I think this worked because we finally gave it a power supply with the right characteristics:

  • a max current rating (18A) that was greater than the stepper motor’s rating (2A).
  • a voltage that was many times higher (12V) than the stepper motor’s rating (3V), as recommended on the forums.

Anyway, some important notes:

  1. Matt says we can continue to use his valve if needed. It is attached to the stepper motor using the same metal connection he had milled for this purpose. It requires the small allen wrench to loosen.
  2. The quality of the stepping started to decline after 30-60min of continuous use. It could be that the voltage was running too high for too long, or something with the ATX power supply (I took a picture of the spec label).

Variable power supply

I don’t know why I didn’t think of this before, but why don’t we just see if we can get someone on campus to loan us their variable power supply? That way we can produce the exact voltage and amperage levels that we need and test our present setup at a range of combinations to see what works best. And hopefully this would eliminate the need for chopper drivers, buckpucks, et al. Gio, can we checkout one of these from the EE dept? Anyone else have any connections?

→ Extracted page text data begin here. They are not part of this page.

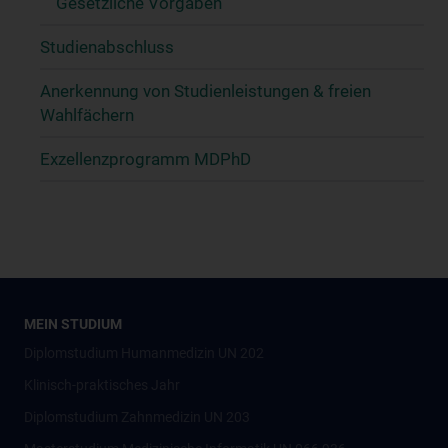
Gesetzliche Vorgaben
Studienabschluss
Anerkennung von Studienleistungen & freien
Wahlfächern
Exzellenzprogramm MDPhD
MEIN STUDIUM
Diplomstudium Humanmedizin UN 202
Klinisch-praktisches Jahr
Diplomstudium Zahnmedizin UN 203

Wiring the buckpuck to the stepper motor

Today I tried to hook up the 1000mA buckpuck (model 3023-DE) that I found in the lab to the Arduino/motor-driver/stepper-motor in every configuration I could think of with little success. The stepper motor actually performed poorer in all cases. My first thought is that, unless I’m missing something, we’ve already determined the stepper motor works best at 2A, and a 1A buckpuck limits the current to 1A, so the stepper isn’t going to get the current it needs.

In case I am in fact missing something, I’ll elaborate on what I tried anyway. Gio’s last post was literally the first entry in Google when I searched for “buckpuck motor driver”, if that gives you any indication of how often this has been done before, so I’ve been mostly making educated guesses after reading the buckpuck documentation.

The buckpuck has six wires: Voltage(+), Voltage(-), Reference(5V), Control(0V-5V), LED(+), LED(-).

* V(+) is synonymous with Vin.
* V(-) is synonymous with Ground.
* Ref(5V) is an extra source of 5V power if you need it (not applicable for us).
* Ctl(0V-5V) is used for pulse/strobe control of LED lights (n/a for us).
* LED(+) and LED(-) would normally be connected to a string of LED lights. In our case, this is supposed to provide our current-controlled voltage.

I’d like some feedback on this next part because it’s very possible I was doing something wrong. I’m thinking that, for our purposes, the buckpuck can be spliced either between the power supply and the motor-driver, or between the power supply and the yellow/white wires of stepper-motor (0 and 0not, which are supposed to be connected to a voltage source). In both cases I connected the V+/V- of the buckpuck to the V/Gnd of the power supply. And then in the first case I connected the LED+/LED- of the buckpuck to the Vin/Gnd of the motor-driver. And in the second case I bridged the yellow/white wires of stepper-motor between the LED+/LED- of the buckpuck. Again, in both cases the stepper motor performed worse.

NOTE: I obviously only tried using the 12V 1A power supply since it’s the only one we have with exposed wires. I tried measuring the V and A that the buckpuck was producing with a multimeter but, according to the documentation, “Because there is a small, high-frequency component in the 3021/3023 output, many multi-meters may give an incorrect reading.”